Edit: This article has been edited as of 3/20/15. The article previously stated the budget was proposed budget was $9,000. The correct number is $90,000.

3 thoughts on “SAE implements new umbrella system for programming clubs

  1. I’m an alumna, and I’m extremely disappointed that they are treating Giant this way. Giant has always been the organization that did 100% of the work for concerts, and I don’t expect that will change. Only now, they’re working with a decimated budget and a “board” who is taking decisions about what performers to bring away from the members of the club. I’m glad I’m already gone so I don’t have to witness the “band” the university brings for $9,000.

  2. This umbrella idea is good, as long as the separate entities can retain a certain amount of autonomy. Cross communication and effort is always a good thing. It is disappointing, though, for Giant to lose ultimate say over the musical acts. Still, the say is generally directed toward genre. It is extremely hard to get specific acts. It is not as simple as saying “I want Lady Gaga” and getting her. No, she has to agree, her schedule has to agree, and the school needs 400,000 dollars. I fear the board might not understand the imprecise process of booking.

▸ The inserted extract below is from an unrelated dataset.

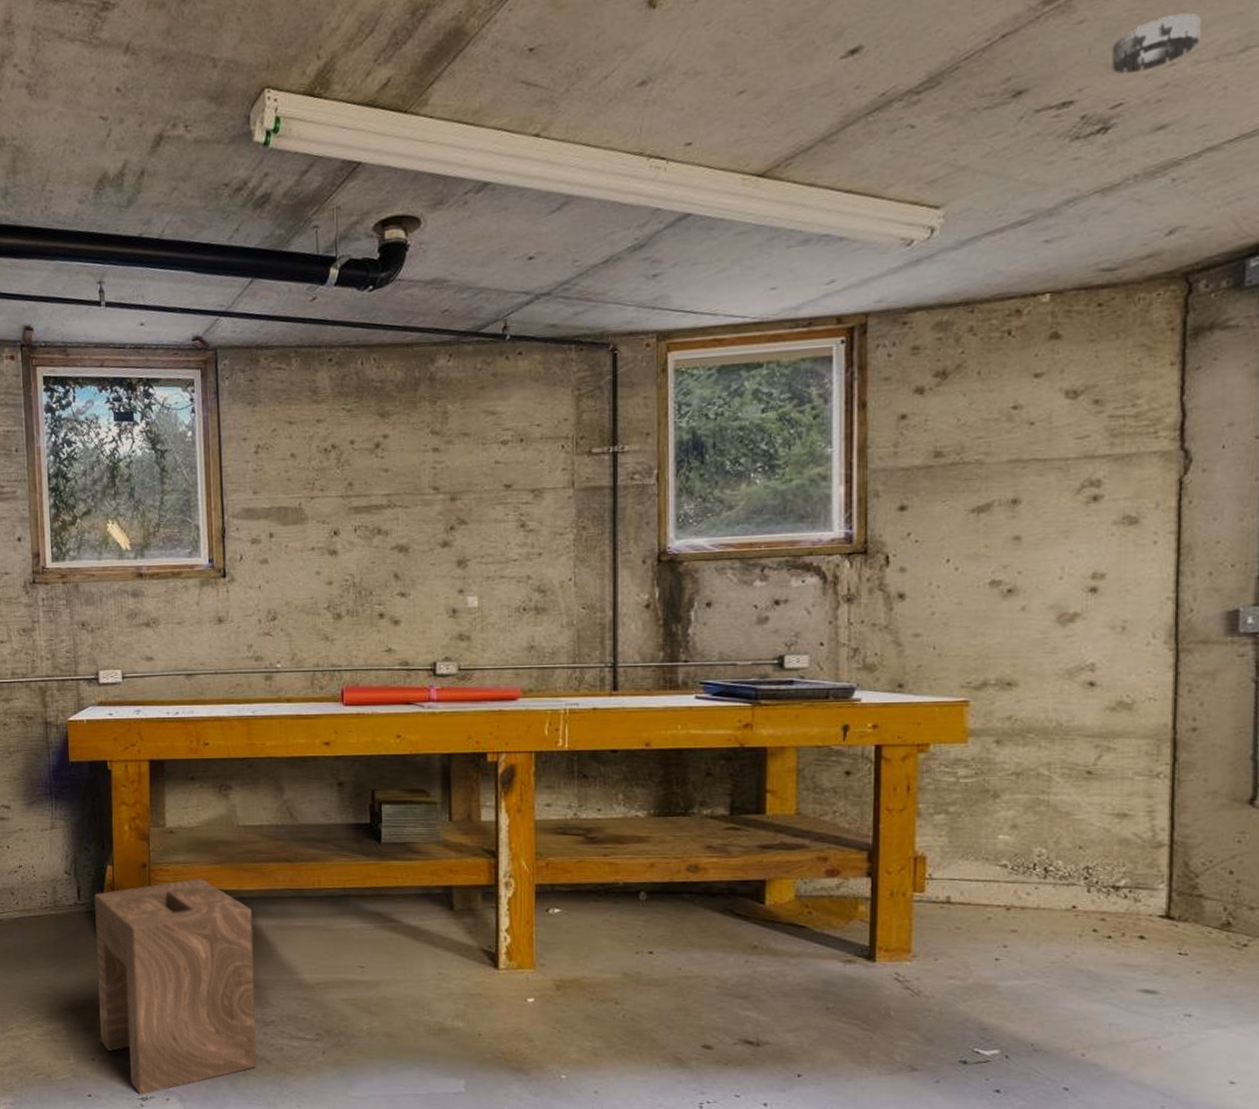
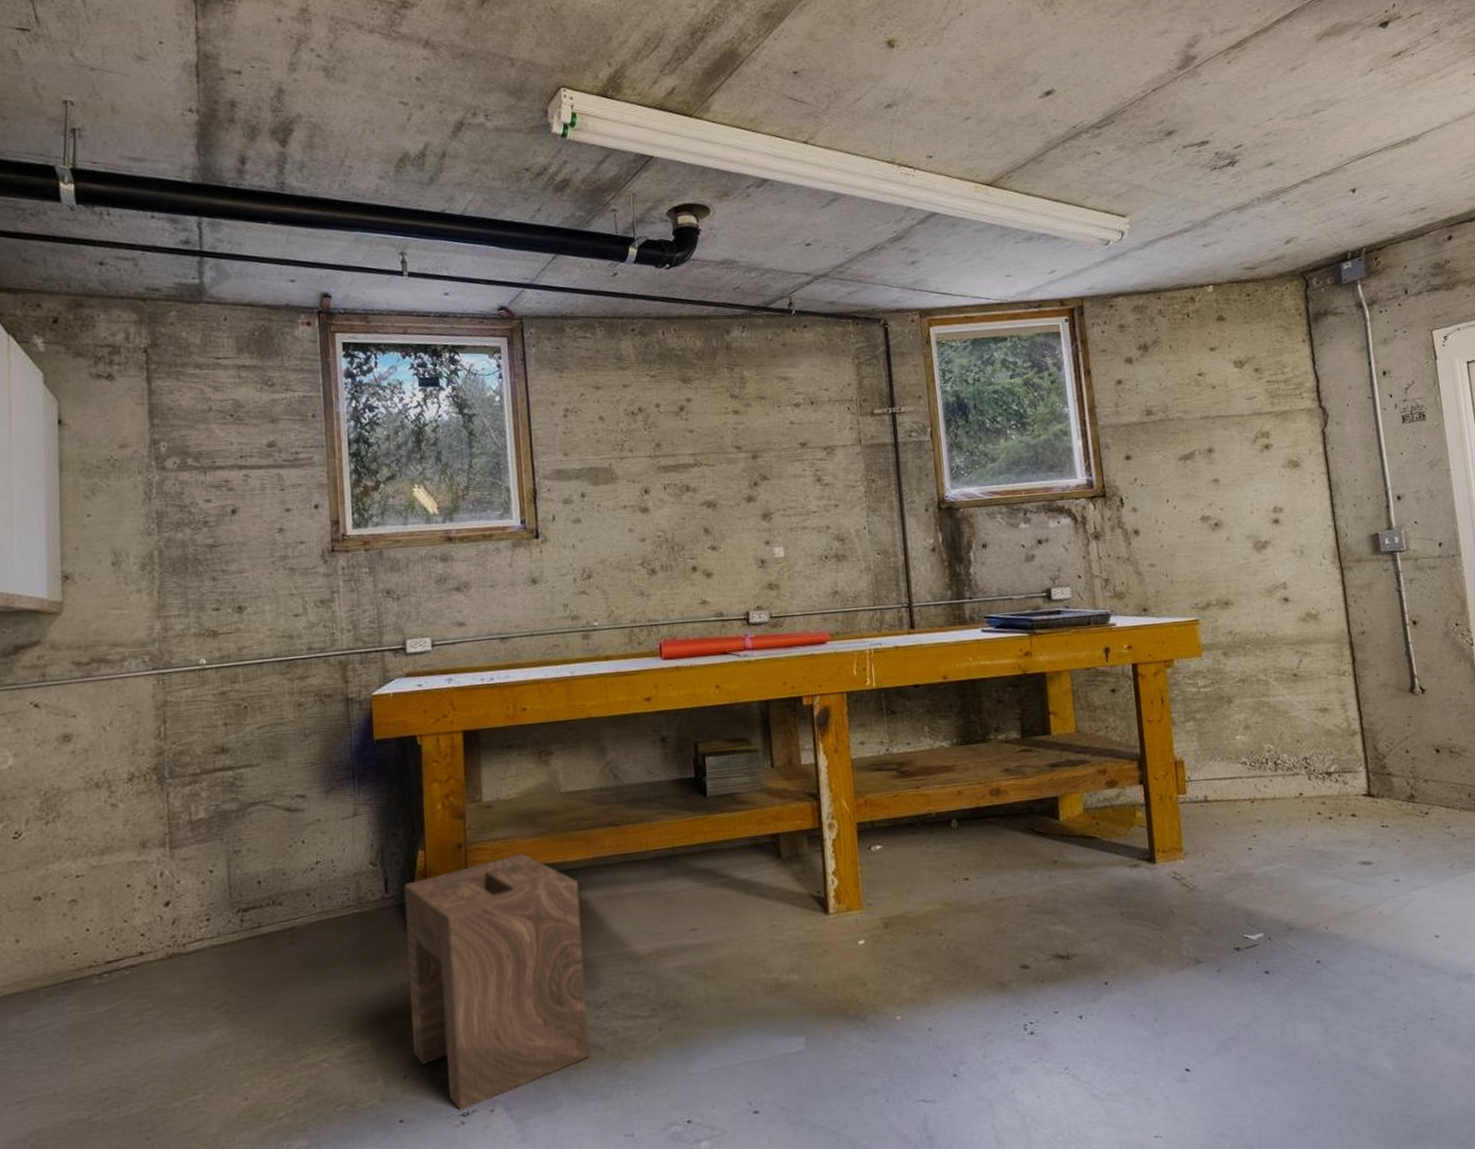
smoke detector: present [1112,13,1201,74] -> none [1229,83,1286,124]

    The biggest downside is the budget cut. While *90,000 (hopefully Anonymous above is right) is certainly better than 9,000, the figure is still, unfortunately, low. UMW students will need to be prepared to lower their expectations, because Giant has always worked with much more money and, despite a decrease in workload with this umbrella set up, the costs will not even out. The Passion Pit show from a few years ago cost much more than this new budget. That was one show and that year also saw Dr. Dog, David Garibaldi, and other, smaller acts.

    The school is in saving mode. We’ve bitten more than we can chew in many areas and now our student activities and academics (other story) are being impacted. It is logical to go here first. I just hope the student body can understand the new constraints and not blame Giant, as it so often does. 90,000 sounds like a lot of money, but it is but pocket change in the music business.

    Also, Giant has never had 200,000. At least not within the past 8 years. It has requested that amount, but never received such a budget.